Nearly a third of the respondents to a poll carried out by Leopard Solutions — most from minority ethnic backgrounds — said they had been included in pitches but ultimately kept off the team working on subsequent contracts.

In 85 per cent of these cases, the work in question was within the attorney’s practice area. Black lawyers encountered this phenomenon more regularly, with almost 40 per cent claiming they had been passed over.

Several lawyers also reported that their images were used in client pitch decks without their knowledge.

“Happens all the time,” one respondent wrote. “The client has diversity requirements or might be Black, so they want a Black person in the meeting to secure the work. The work comes in, I don’t know about it, and it goes elsewhere, usually to a non-diverse person.”

Laura Leopard, founder of the company that carried out the research, said the findings raised “an interesting question” as to why there is not more “pushback” from the leading law firms’ corporate clients.
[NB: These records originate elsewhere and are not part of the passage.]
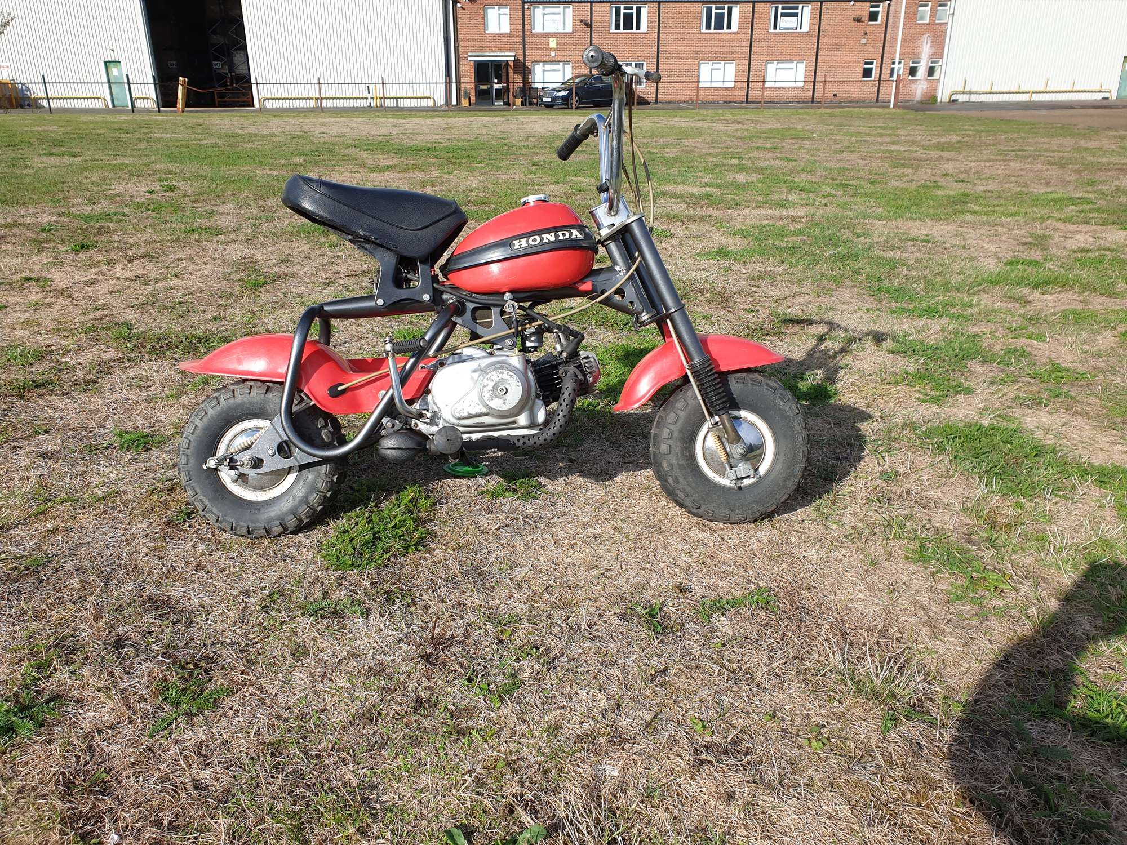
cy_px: 422
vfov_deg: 53.1
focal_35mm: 26
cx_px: 564
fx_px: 846
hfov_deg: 67.3
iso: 50
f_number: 2.4
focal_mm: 4.3
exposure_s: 1/1340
“If they don’t get the team that they were expecting, they should turn around and say, . . . Wait, where’s the rest of the team?,” she said.

The conclusions of Leopard Solution’s survey come as several large law firms were forced to kill off diversity recruitment initiatives in the wake of a Supreme Court decision banning affirmative action.

Perkins Coie, Morrison Foerster, Winston & Strawn and Susman Godfrey all edited or clarified their programmes to remove racial considerations from recruitment criteria after coming under attack by conservative activist Edward Blum. Adams and Reese closed its “minority fellowship” altogether.

Even before those changes, figures by Leopard showed the gap between diverse and non-diverse hires in top US law firms widening in 2023, after remaining largely steady between 2019 and 2021, and falling in 2022.

A report published in January by the National Association for Law Placement also found that the percentage of people of colour represented among summer associates decreased for the first time since 2017.

“It’s going to be harder to hire attorneys from under-represented groups because their numbers are going to be smaller,” Leopard said. Firms are “going to have to really work hard for retention, and that means not experiencing bias at the firm, it means more fair work allocation.

She added: “If you feel that you were there just for face value, just for window dressing, are you going to stay at that firm?”